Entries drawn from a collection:
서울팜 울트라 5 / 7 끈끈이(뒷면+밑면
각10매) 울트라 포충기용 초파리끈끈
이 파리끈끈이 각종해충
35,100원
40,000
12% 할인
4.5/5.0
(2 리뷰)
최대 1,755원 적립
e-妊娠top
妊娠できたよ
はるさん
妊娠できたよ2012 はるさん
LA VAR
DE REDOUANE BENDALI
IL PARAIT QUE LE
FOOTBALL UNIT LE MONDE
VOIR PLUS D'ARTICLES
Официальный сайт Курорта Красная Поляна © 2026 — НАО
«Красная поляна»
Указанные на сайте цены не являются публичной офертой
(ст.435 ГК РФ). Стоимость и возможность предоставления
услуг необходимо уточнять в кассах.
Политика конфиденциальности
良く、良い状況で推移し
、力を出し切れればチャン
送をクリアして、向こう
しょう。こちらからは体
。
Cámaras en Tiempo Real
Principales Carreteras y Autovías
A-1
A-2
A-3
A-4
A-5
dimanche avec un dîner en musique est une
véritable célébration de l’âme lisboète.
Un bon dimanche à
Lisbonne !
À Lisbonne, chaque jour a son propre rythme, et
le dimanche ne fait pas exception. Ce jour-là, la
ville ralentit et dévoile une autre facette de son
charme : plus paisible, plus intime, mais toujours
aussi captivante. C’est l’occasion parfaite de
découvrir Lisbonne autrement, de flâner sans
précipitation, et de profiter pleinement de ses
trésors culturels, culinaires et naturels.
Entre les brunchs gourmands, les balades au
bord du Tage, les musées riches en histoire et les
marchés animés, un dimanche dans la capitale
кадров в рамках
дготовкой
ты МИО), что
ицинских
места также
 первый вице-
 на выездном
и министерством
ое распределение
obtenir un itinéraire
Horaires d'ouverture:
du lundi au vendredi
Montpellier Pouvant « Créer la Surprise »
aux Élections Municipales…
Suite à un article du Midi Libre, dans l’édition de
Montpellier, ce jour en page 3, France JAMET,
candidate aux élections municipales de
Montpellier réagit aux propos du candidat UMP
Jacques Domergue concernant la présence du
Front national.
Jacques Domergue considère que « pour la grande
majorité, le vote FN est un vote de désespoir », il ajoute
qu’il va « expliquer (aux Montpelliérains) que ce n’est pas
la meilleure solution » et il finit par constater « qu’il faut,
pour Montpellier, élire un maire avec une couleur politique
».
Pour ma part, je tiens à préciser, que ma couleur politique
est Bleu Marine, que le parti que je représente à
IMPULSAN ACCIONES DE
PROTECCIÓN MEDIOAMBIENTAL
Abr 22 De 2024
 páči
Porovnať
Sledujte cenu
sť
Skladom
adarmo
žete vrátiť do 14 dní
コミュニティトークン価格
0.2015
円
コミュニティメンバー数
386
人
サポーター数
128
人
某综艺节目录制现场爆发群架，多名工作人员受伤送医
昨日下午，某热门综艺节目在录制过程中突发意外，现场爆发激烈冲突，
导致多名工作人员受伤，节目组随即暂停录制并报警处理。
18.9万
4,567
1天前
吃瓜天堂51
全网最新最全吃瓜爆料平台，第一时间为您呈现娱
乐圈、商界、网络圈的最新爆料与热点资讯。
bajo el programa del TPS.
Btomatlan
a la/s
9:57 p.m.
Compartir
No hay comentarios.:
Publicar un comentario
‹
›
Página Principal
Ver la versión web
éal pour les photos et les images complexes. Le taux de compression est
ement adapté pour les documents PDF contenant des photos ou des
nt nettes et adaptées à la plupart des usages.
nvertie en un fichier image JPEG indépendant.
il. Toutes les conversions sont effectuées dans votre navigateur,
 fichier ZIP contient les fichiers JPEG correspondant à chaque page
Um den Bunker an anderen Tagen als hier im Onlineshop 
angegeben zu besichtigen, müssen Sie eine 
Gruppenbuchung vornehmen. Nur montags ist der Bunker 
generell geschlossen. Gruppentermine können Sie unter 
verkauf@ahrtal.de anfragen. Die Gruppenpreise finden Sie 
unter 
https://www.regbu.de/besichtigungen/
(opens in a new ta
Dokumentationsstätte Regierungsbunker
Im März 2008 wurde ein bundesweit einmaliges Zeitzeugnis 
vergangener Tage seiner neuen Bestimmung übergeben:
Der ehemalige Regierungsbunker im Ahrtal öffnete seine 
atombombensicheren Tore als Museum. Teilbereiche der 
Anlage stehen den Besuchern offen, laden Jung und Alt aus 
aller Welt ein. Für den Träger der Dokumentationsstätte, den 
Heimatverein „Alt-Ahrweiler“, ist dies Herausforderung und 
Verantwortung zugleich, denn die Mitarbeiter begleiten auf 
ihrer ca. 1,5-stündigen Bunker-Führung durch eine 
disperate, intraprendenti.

TASK TO CARRY OUT >> Copy out all of these lines word for word.

THE ANSWER >>
서울팜 울트라 5 / 7 끈끈이(뒷면+밑면
각10매) 울트라 포충기용 초파리끈끈
이 파리끈끈이 각종해충
35,100원
40,000
12% 할인
4.5/5.0
(2 리뷰)
최대 1,755원 적립
e-妊娠top
妊娠できたよ
はるさん
妊娠できたよ2012 はるさん
LA VAR
DE REDOUANE BENDALI
IL PARAIT QUE LE
FOOTBALL UNIT LE MONDE
VOIR PLUS D'ARTICLES
Официальный сайт Курорта Красная Поляна © 2026 — НАО
«Красная поляна»
Указанные на сайте цены не являются публичной офертой
(ст.435 ГК РФ). Стоимость и возможность предоставления
услуг необходимо уточнять в кассах.
Политика конфиденциальности
良く、良い状況で推移し
、力を出し切れればチャン
送をクリアして、向こう
しょう。こちらからは体
。
Cámaras en Tiempo Real
Principales Carreteras y Autovías
A-1
A-2
A-3
A-4
A-5
dimanche avec un dîner en musique est une
véritable célébration de l’âme lisboète.
Un bon dimanche à
Lisbonne !
À Lisbonne, chaque jour a son propre rythme, et
le dimanche ne fait pas exception. Ce jour-là, la
ville ralentit et dévoile une autre facette de son
charme : plus paisible, plus intime, mais toujours
aussi captivante. C’est l’occasion parfaite de
découvrir Lisbonne autrement, de flâner sans
précipitation, et de profiter pleinement de ses
trésors culturels, culinaires et naturels.
Entre les brunchs gourmands, les balades au
bord du Tage, les musées riches en histoire et les
marchés animés, un dimanche dans la capitale
кадров в рамках
дготовкой
ты МИО), что
ицинских
места также
 первый вице-
 на выездном
и министерством
ое распределение
obtenir un itinéraire
Horaires d'ouverture:
du lundi au vendredi
Montpellier Pouvant « Créer la Surprise »
aux Élections Municipales…
Suite à un article du Midi Libre, dans l’édition de
Montpellier, ce jour en page 3, France JAMET,
candidate aux élections municipales de
Montpellier réagit aux propos du candidat UMP
Jacques Domergue concernant la présence du
Front national.
Jacques Domergue considère que « pour la grande
majorité, le vote FN est un vote de désespoir », il ajoute
qu’il va « expliquer (aux Montpelliérains) que ce n’est pas
la meilleure solution » et il finit par constater « qu’il faut,
pour Montpellier, élire un maire avec une couleur politique
».
Pour ma part, je tiens à préciser, que ma couleur politique
est Bleu Marine, que le parti que je représente à
IMPULSAN ACCIONES DE
PROTECCIÓN MEDIOAMBIENTAL
Abr 22 De 2024
 páči
Porovnať
Sledujte cenu
sť
Skladom
adarmo
žete vrátiť do 14 dní
コミュニティトークン価格
0.2015
円
コミュニティメンバー数
386
人
サポーター数
128
人
某综艺节目录制现场爆发群架，多名工作人员受伤送医
昨日下午，某热门综艺节目在录制过程中突发意外，现场爆发激烈冲突，
导致多名工作人员受伤，节目组随即暂停录制并报警处理。
18.9万
4,567
1天前
吃瓜天堂51
全网最新最全吃瓜爆料平台，第一时间为您呈现娱
乐圈、商界、网络圈的最新爆料与热点资讯。
bajo el programa del TPS.
Btomatlan
a la/s
9:57 p.m.
Compartir
No hay comentarios.:
Publicar un comentario
‹
›
Página Principal
Ver la versión web
éal pour les photos et les images complexes. Le taux de compression est
ement adapté pour les documents PDF contenant des photos ou des
nt nettes et adaptées à la plupart des usages.
nvertie en un fichier image JPEG indépendant.
il. Toutes les conversions sont effectuées dans votre navigateur,
 fichier ZIP contient les fichiers JPEG correspondant à chaque page
Um den Bunker an anderen Tagen als hier im Onlineshop 
angegeben zu besichtigen, müssen Sie eine 
Gruppenbuchung vornehmen. Nur montags ist der Bunker 
generell geschlossen. Gruppentermine können Sie unter 
verkauf@ahrtal.de anfragen. Die Gruppenpreise finden Sie 
unter 
https://www.regbu.de/besichtigungen/
(opens in a new ta
Dokumentationsstätte Regierungsbunker
Im März 2008 wurde ein bundesweit einmaliges Zeitzeugnis 
vergangener Tage seiner neuen Bestimmung übergeben:
Der ehemalige Regierungsbunker im Ahrtal öffnete seine 
atombombensicheren Tore als Museum. Teilbereiche der 
Anlage stehen den Besuchern offen, laden Jung und Alt aus 
aller Welt ein. Für den Träger der Dokumentationsstätte, den 
Heimatverein „Alt-Ahrweiler“, ist dies Herausforderung und 
Verantwortung zugleich, denn die Mitarbeiter begleiten auf 
ihrer ca. 1,5-stündigen Bunker-Führung durch eine 
disperate, intraprendenti.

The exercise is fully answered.